Kodaikanal Solar Observatory Digitized Data probes Suns rotation over the Century, paving way to predict solar cycles
Indian Scientists from Kodaikanal Solar Observatory have estimated how Sun has rotated over a century. Kodaikanal Solar Observatory is located in Palani range of hills in Tamil Nadu.
This estimation would help study magnetic field generated in the interior of the Sun, which causes sunspots and results in extreme situations like the historical mini-ice age on Earth (absence of sunspots).
It could also help predict solar cycles and their variations in the future.
The Sun rotates more quickly at its equator than at its poles. Over time, the Sun’s differential rotation rates cause its magnetic field to become twisted and tangled. The tangles in the magnetic field lines can produce strong localized magnetic fields. When the Sun’s magnetic field gets twisted, there are lots of sunspots.
Sunspots, which form at the surface with an 11-year periodicity, are the only route to probe the solar dynamo or solar magnetism inside the Sun and hence measure the variation in solar rotation.
Sunspots are areas that appear dark on the surface of Sun as they are cooler than other parts of Sun’s surface. They are formed at areas where magnetic fields are particularly strong which keeps some of heat within Sun from reaching surface. Since they increase and decrease through an average cycle of 11 years, called Solar cycles.

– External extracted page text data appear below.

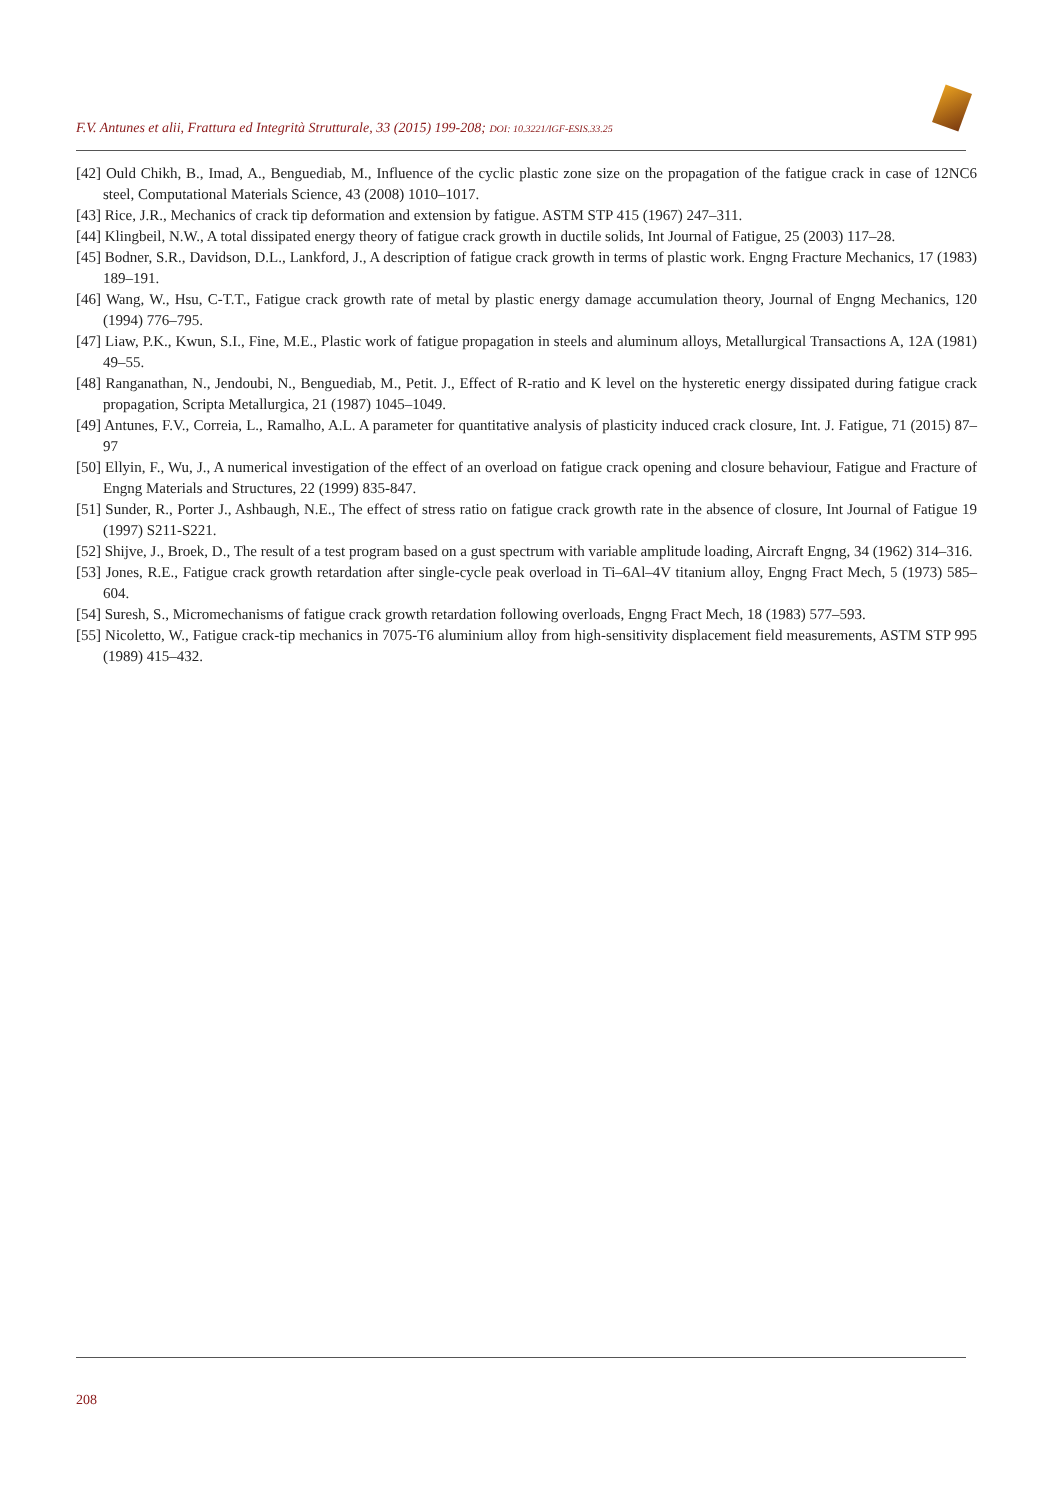F.V. Antunes et alii, Frattura ed Integrità Strutturale, 33 (2015) 199-208; DOI: 10.3221/IGF-ESIS.33.25
[42] Ould Chikh, B., Imad, A., Benguediab, M., Influence of the cyclic plastic zone size on the propagation of the fatigue crack in case of 12NC6 steel, Computational Materials Science, 43 (2008) 1010–1017.
[43] Rice, J.R., Mechanics of crack tip deformation and extension by fatigue. ASTM STP 415 (1967) 247–311.
[44] Klingbeil, N.W., A total dissipated energy theory of fatigue crack growth in ductile solids, Int Journal of Fatigue, 25 (2003) 117–28.
[45] Bodner, S.R., Davidson, D.L., Lankford, J., A description of fatigue crack growth in terms of plastic work. Engng Fracture Mechanics, 17 (1983) 189–191.
[46] Wang, W., Hsu, C-T.T., Fatigue crack growth rate of metal by plastic energy damage accumulation theory, Journal of Engng Mechanics, 120 (1994) 776–795.
[47] Liaw, P.K., Kwun, S.I., Fine, M.E., Plastic work of fatigue propagation in steels and aluminum alloys, Metallurgical Transactions A, 12A (1981) 49–55.
[48] Ranganathan, N., Jendoubi, N., Benguediab, M., Petit. J., Effect of R-ratio and K level on the hysteretic energy dissipated during fatigue crack propagation, Scripta Metallurgica, 21 (1987) 1045–1049.
[49] Antunes, F.V., Correia, L., Ramalho, A.L. A parameter for quantitative analysis of plasticity induced crack closure, Int. J. Fatigue, 71 (2015) 87–97
[50] Ellyin, F., Wu, J., A numerical investigation of the effect of an overload on fatigue crack opening and closure behaviour, Fatigue and Fracture of Engng Materials and Structures, 22 (1999) 835-847.
[51] Sunder, R., Porter J., Ashbaugh, N.E., The effect of stress ratio on fatigue crack growth rate in the absence of closure, Int Journal of Fatigue 19 (1997) S211-S221.
[52] Shijve, J., Broek, D., The result of a test program based on a gust spectrum with variable amplitude loading, Aircraft Engng, 34 (1962) 314–316.
[53] Jones, R.E., Fatigue crack growth retardation after single-cycle peak overload in Ti–6Al–4V titanium alloy, Engng Fract Mech, 5 (1973) 585–604.
[54] Suresh, S., Micromechanisms of fatigue crack growth retardation following overloads, Engng Fract Mech, 18 (1983) 577–593.
[55] Nicoletto, W., Fatigue crack-tip mechanics in 7075-T6 aluminium alloy from high-sensitivity displacement field measurements, ASTM STP 995 (1989) 415–432.
208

Sunspots are studied because magnetic field lines near sunspots often tangle, cross, and reorganize which causes a sudden explosion of energy called a solar flare.
Solar flares release a lot of radiation into space which can interfere with radio communications on Earth.
Solar flares are sometimes accompanied by a coronal mass ejection (CME), which are bubbles of radiation and particles from Sun. CME can have a major effect on radio communications, auroras, Global Positioning Systems (GPS) connectivity, power grids, and satellites etc.
The study at Kodaikanal Solar Observatory was done by researchers led by Mr. Bibhuti Kumar Jha, a Ph.D. student from the Aryabhatta Research Institute of Observational Sciences (ARIES), an autonomous institute under Department of Science and Technology (DST), Govt. of India, along with the collaborators from Max Planck Institute for Solar System Research, Goettingen, Germany and Southwest Research Institute, Boulder, USA.
They have studied the solar rotation by tracing sun spots from century-old digitalized films and photographs. In the process, the old films and photographs that were taken at the Kodaikanal Solar Observatory (KoSO) of Indian Institute of Astrophysics (IIA), an autonomous institute of DST, and have now been digitised.
The team compared the consistent digitized data with manual data of rotation taken earlier and said that they have been able to differentiate the behaviors of the bigger and smaller solar spots for the first time.
Such digitized data and differentiation of bigger and smaller sun spots can improve understanding of solar magnetism and sun spots, paving the path towards predicting solar cycles in the future.